The tension in the air was palpable when the sweep second hand crossed 6 o'clock: The red ''on air'' light flashed on, a taped voice announced, ''This is Minnesota Public Radio. . . ,'' and Butch Thompson hit the opening notes of ''Hello Love'' on the Steinway grand.
Thus began the live radio broadcast of ''A Prairie Home Companion'' from Mead Chapel at Middlebury College, the first stop on the show's spring tour.

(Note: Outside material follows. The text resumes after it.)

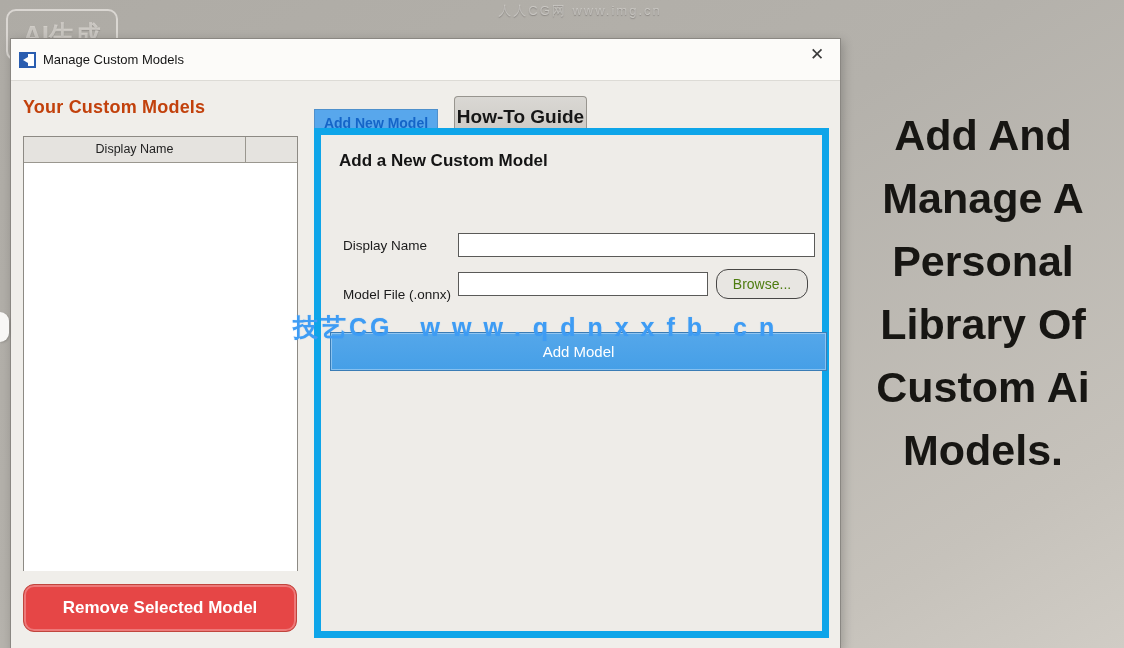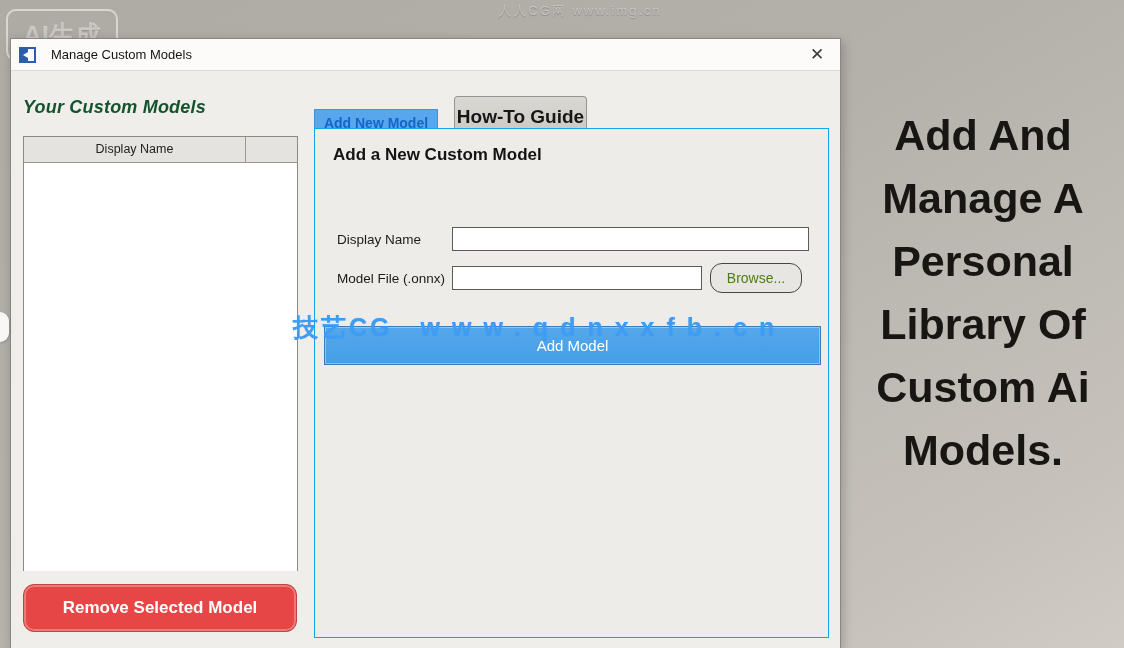"Manage Custom Models" .titlebar { gap: 8px -> none; height: 32px -> 42px }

One of radio's most popular productions, ''Prairie Home'' is carried by more than 206 public radio stations with an estimated 1.5 to 2 million listeners. Its format harks back to radio's Golden Age, interspersing humor, music, and the storytelling of host Garrison Keillor. It has been called the ''Grand Ole Opry'' of folk and bluegrass, and with some justification: The inspiration for the show came to Keillor after he wrote about the Nashville country music program for The New Yorker magazine. ''Prairie Home'' is a celebration of small-town America. And yet it enjoys popularity in such urban, urbane settings as Manhattan.
Mr. Keillor seemed to take an immediate liking to this rural Vermont town. Perhaps it reminded him of his ''hometown,'' Lake Wobegon, Minn., the fictitious setting of his real-life-dressed-up-as-fiction tales. But still, he missed Lake Wobegon and its familiar scenes: Bertha's Kitty Boutique, Ralph's Pretty Good Grocery, Bob's Bank, and, of course, Powdermilk Bisquits (made from whole wheat raised by Norwegian bachelor farmers). He felt a little sad that he wasn't around for this year's Junior-Senior Prom at Lake Wobegon High. It's a big deal, he said, affectionately recalling his own. Every year it's put on ''by the juniors for the seniors - kind of like social security.''
This was vintage Garrison Keillor - touching, gentle, and at times uproariously funny. But to see him do what usually is only heard is not to be disillusioned. Keillor, who at 6 feet, 4 has been called ''America's tallest radio comedian,'' lumbers around the stage. When he delivers his monologue, he doesn't read from a script or notes. He stands cradling the microphone stand, swaying gently, eyes closed at times.
Besides the regulars - the Butch Thompson Trio, Stoney Lonesome bluegrass band, and Peter Ostroushko - the show's musical entertainment focused on local Vermont talent: ''La Famille Beaudoin,'' who performed French-Canadian folk songs, and the ''Word of Mouth Chorus'' which performs a traditional form of American music called ''shape note.'' The producers aimed to present music not usually available in Minnesota.
The Middlebury broadcast marked a first for the nine-year-old show: the use of a portable satellite uplink (transmitter). Since 1980 the show has been broadcast nationwide via satellite, but has been limited on road tours to broadcasts from cities that have a permanent uplink.
Having the option of using a portable uplink means the show can now be broadcast from more rural locations. But according to the executive producer, Margaret Moos, this does not mean the show will take more road trips, since the cost and amount of planning necessary are prohibitive.
Rumors that ''Prairie Home'' may ''graduate'' to television were effectively quashed by Mr. Keillor and Ms. Moos.
''I think our show would suffer from a jump into televison,'' Keillor explains. ''The sheer mechanics could sink this pretty slim little show, and I don't see that we'd have much to gain from the risk.
''Besides, a lot of people cook while listening to our show, and you can't cook and watch television at the same time and enjoy it. Good television tends to drive out good cooking. Our show is heard in thousands of kitchens amongst fabulous aromas by people dizzy with pleasure at the prospect of dinner, for which we are a lead-in show.
''I'd hate to replace that happy gang with a bunch of people lined up facing one way and eating Kraft or Stouffer's.''
Ms. Moos did suggest, however, that they may some day do a live radio and television simulcast.
Part of the fun - and the risk - of live radio is that anything can happen. And it does. Stage manager Marge Ostroushko (Peter's wife) told with amusement about a reporter who once wrote that the show ran itself. ''Ha!'' she exclaimed. After six years with the show, she's used to crises.
''People sometimes forget to bring their instruments with them on stage,'' Ms. Ostroushko says. ''You can't yell out since it's going live, so you'll see someone mouthing (the word) 'guitar' '' to somebody else backstage. A guitar is passed to the performer. And what reaches the listener's ear sounds smoothly professional.
Another first for the spring tour was a broadcast from New York City. The show is now in Boston, where it has its highest listenership outside Minnesota, for five sellout shows ending tomorrow.